It’s Time to Focus on the Future of Children’s Health Coverage

With the bad news that the nation’s uninsured rate for children went in the wrong direction for the first time in nearly a decade, it’s time for kid’s health to get back to the top of the agenda for policymakers. Here at CCF, we’re reinvigorating a project we started a few years ago that aims to develop federal and state policy ideas that will promote child and family health. The project is called the Future of Children’s Health Coverage and is a series of issue briefs on a variety of topics.

When we started this project in June of 2016, the future looked brighter for America’s children. The Affordable Care Act, Medicaid and the Children’s Health Insurance Program had worked together to achieve historic progress in reducing the number of uninsured children. Now, even with an improving economy and low unemployment, our nation has slipped backwards on children’s health coverage. Without serious efforts to get back on track, the decline in children’s health coverage is likely to get worse.

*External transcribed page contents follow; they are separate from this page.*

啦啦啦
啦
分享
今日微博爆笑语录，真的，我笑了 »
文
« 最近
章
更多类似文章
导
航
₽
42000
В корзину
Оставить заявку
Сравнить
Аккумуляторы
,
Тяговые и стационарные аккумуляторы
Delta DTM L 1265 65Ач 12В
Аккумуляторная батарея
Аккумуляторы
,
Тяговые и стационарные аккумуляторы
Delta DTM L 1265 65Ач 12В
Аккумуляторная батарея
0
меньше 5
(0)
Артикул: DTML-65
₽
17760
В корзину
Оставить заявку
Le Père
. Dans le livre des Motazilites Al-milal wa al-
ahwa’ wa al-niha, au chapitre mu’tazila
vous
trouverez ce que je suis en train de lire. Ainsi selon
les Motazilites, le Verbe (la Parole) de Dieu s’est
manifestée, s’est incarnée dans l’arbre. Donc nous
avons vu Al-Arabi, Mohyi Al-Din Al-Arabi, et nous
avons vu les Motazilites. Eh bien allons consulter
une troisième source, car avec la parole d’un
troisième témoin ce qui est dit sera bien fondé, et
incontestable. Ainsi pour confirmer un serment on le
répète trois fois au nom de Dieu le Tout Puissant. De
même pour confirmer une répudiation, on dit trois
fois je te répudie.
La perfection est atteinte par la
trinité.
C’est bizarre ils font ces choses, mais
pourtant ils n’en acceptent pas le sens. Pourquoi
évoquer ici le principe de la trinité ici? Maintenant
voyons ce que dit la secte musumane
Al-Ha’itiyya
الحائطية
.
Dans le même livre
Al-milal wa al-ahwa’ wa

Coverage is the sine qua non for kids, but of course coverage is not enough. Efforts must be made to ensure that children have access to high quality affordable care that addresses their developmental needs and looks at their progress through a whole family lens. Medicaid is the most important vehicle for addressing the future of children’s health given its outsized role in covering more than one in three children nationwide. Medicaid must be strengthened and supported rather than cut or undermined or progress for children won’t happen.

We recently released two new briefs in the Future of Children’s Health Coverage series:

  • A brief by Edwin Park offered insights on how strengthening the Medicaid Drug Rebate Program at both the federal and state levels would help state Medicaid programs better address their rising prescription drug costs. This, in turn, would ensure continued access to needed prescription drugs for tens of millions of low-income children, families, people with disabilities and other beneficiaries who rely on Medicaid today. And focusing on prescription drugs for cost reduction is a win-win rather than other harmful policies that some states are contemplating to reduce Medicaid spending.
  • A report by Elisabeth Wright Burak recommended policies to improve young children’s healthy development. Nearly half of all children under age six are covered by Medicaid so measuring and ensuring that young children receive all medically necessary care through Medicaid’s pediatric benefit (EPSDT) is critical to promoting healthy development. The report also points out the importance of caregivers and educators in a child’s life and makes recommendations on how to ensure they are getting the health care they need to fulfill those important responsibilities. It also outlines ways to maintain continuous, consistent health coverage for children and families, support research-based interventions that meet the developmental needs of young children, and invest in pediatric care innovation.

Previous briefs in the Future of Children’s Health Coverage series covered needed improvements to pediatric dental coverage and outlined ways to strengthen Marketplace coverage to better serve children’s needs.

We hope that you will take the time to check out the briefs and share them with policymakers and influencers who can make a difference. We welcome your thoughts and suggestions on other topics we should explore in the future as we work together toward a day when all children and their families have access to high quality affordable health care.

Joan Alker is the Executive Director of the Center for Children and Families and a Research Professor at the Georgetown McCourt School of Public Policy.